Here's the pip installs for thefuck from PyPI for October 2021:
category | percent | downloads |
---|---|---|
3.8 | 31.04% | 1,950 |
3.9 | 26.97% | 1,694 |
null | 25.74% | 1,617 |
3.6 | 5.46% | 343 |
3.10 | 3.82% | 240 |
3.7 | 3.77% | 237 |
2.7 | 2.34% | 147 |
3.5 | 0.65% | 41 |
3.4 | 0.19% | 12 |
3.11 | 0.02% | 1 |
Total | 6,282 |
Source: pip install -U pypistats && pypistats python_minor thefuck --last-month
Should this be rolled into a python 2 deprecation cycle - which I think has been mooted before? I'd be much more in favour of working on removing python 2 support, especially since this change hasn't bought us much apart from no longer testing on python 3.5?
Dropping Python 2 is a good idea, it's been EOL for 2 years now.
I'd probably merge this first, because dropping 2.7 will be a bigger diff, so reviewing two PRs will be easier.

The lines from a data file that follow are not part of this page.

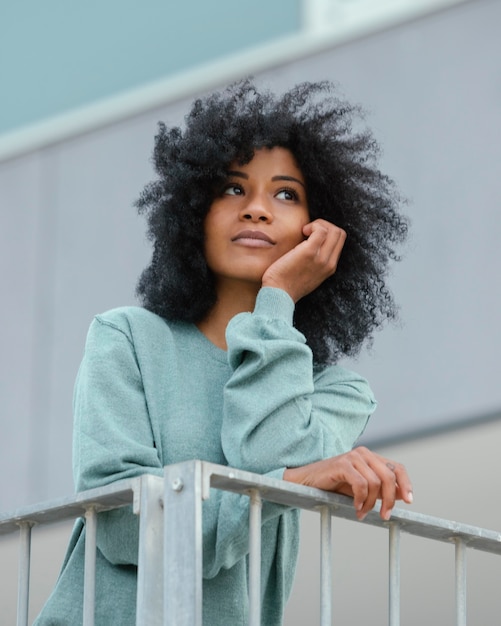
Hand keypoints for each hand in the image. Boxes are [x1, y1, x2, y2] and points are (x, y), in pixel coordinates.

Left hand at [262, 219, 345, 301]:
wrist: (278, 294)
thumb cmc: (286, 283)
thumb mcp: (308, 274)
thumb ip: (314, 262)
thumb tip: (309, 244)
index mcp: (330, 268)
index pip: (339, 241)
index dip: (327, 232)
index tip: (311, 236)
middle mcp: (329, 263)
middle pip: (340, 233)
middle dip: (325, 226)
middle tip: (308, 231)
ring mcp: (321, 258)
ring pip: (334, 230)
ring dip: (319, 225)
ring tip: (305, 232)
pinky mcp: (309, 252)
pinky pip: (321, 230)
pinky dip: (313, 225)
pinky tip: (302, 231)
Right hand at [283, 446, 412, 520]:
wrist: (307, 482)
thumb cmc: (333, 485)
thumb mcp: (361, 488)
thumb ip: (380, 490)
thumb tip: (403, 495)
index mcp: (371, 457)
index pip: (397, 468)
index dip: (406, 484)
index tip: (410, 501)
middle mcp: (364, 454)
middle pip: (389, 477)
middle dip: (389, 500)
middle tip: (384, 516)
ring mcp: (353, 457)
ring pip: (375, 483)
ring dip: (370, 503)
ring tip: (361, 512)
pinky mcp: (342, 464)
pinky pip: (361, 484)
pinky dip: (361, 499)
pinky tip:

Python 3.6 is also now EOL, I'd recommend dropping that too.
This is also a breaking change; normally you'd give some notice in a prior release, and probably bump the major version too.
In my experience, whilst many projects do bump major versions when dropping EOL versions (and I usually do too), modern pip and packaging means people can upgrade without things suddenly breaking.
This PR adds the necessary metadata for pip:
python_requires='>=2.7, !=3.0.*, !=3.1.*, !=3.2.*, !=3.3.*, !=3.4.*, !=3.5.*',
This tells pip to only install this package for Python 2.7 and 3.6+.
People with Python 3.5 will stay on their current version.
I rarely see projects giving notice of dropping EOL Python versions. They're no longer receiving security updates (or any updates) from the core Python team. When you have the above metadata, upgrades go smoothly so no need to pre-announce.
But of course no problem if you prefer to give notice :)
And good timing :) The votes on this poll are currently pretty close over whether a major bump is needed. Interesting replies too.
https://twitter.com/nedbat/status/1476539511060447235
Maybe when they drop python 2 support then? 😀
I'm in favor of it if we're talking about stating that we won't support Python 2 moving forward and removing it from the workflow and from setup.py
.
But I think we should stop there. Maybe remove occurrences of six
, or try/import/except
or sys.version*
or similar stuff. I don't see value in going over every single piece of the code and changing everything that was written to support 2 and 3 just for the sake of it.
Sounds good! Shall I include it here?
(By the way, https://github.com/asottile/pyupgrade/ is a really useful automated tool for upgrading syntax of an entire codebase.)
Closing this year old PR due to lack of interest, but happy to re-open if wanted.